▶ Page extract:
....
Inversion vs. Eversion Ankle Sprains

Roughly 85% of all ankle sprains are lateral sprains caused by excessive inversion. The foot rolls inward too far and too fast, stretching or tearing the ligaments on the outside of the ankle. The most vulnerable is the anterior talofibular ligament (ATFL), which is the weakest of the three outer ankle ligaments and is injured in about 70% of lateral sprains, often on its own. With greater force, the calcaneofibular ligament tears next. The third outer ligament, the posterior talofibular ligament, almost never tears unless the ankle fully dislocates.

Eversion sprains are far less common because the ligament on the inner side of the ankle, called the deltoid ligament, is exceptionally strong. It takes significant force to damage it, and when it does tear, a fracture is often involved as well. This strength imbalance between the inner and outer ligaments explains why “rolling your ankle” almost always means rolling it inward.

Inversion and Eversion vs. Supination and Pronation

You’ll often see inversion grouped with supination and eversion grouped with pronation. The terms overlap but aren’t identical. Inversion and eversion describe a single-plane tilt of the foot, the side-to-side rocking at the subtalar joint. Supination and pronation describe more complex, three-dimensional motions that combine that tilt with rotation and up-or-down movement of the foot.
....
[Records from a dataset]
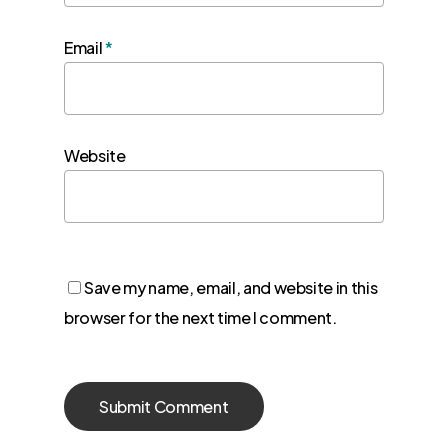
Email
*
Website
Save my name, email, and website in this
browser for the next time I comment.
....
▶ What you need to do:
Write out, word for word, everything in the ankle sprain text from "Eversion sprains are" down to "of the foot.".

▶ Answer to this task:
Eversion sprains are far less common because the ligament on the inner side of the ankle, called the deltoid ligament, is exceptionally strong. It takes significant force to damage it, and when it does tear, a fracture is often involved as well. This strength imbalance between the inner and outer ligaments explains why “rolling your ankle” almost always means rolling it inward.

Inversion and Eversion vs. Supination and Pronation

You’ll often see inversion grouped with supination and eversion grouped with pronation. The terms overlap but aren’t identical. Inversion and eversion describe a single-plane tilt of the foot, the side-to-side rocking at the subtalar joint. Supination and pronation describe more complex, three-dimensional motions that combine that tilt with rotation and up-or-down movement of the foot.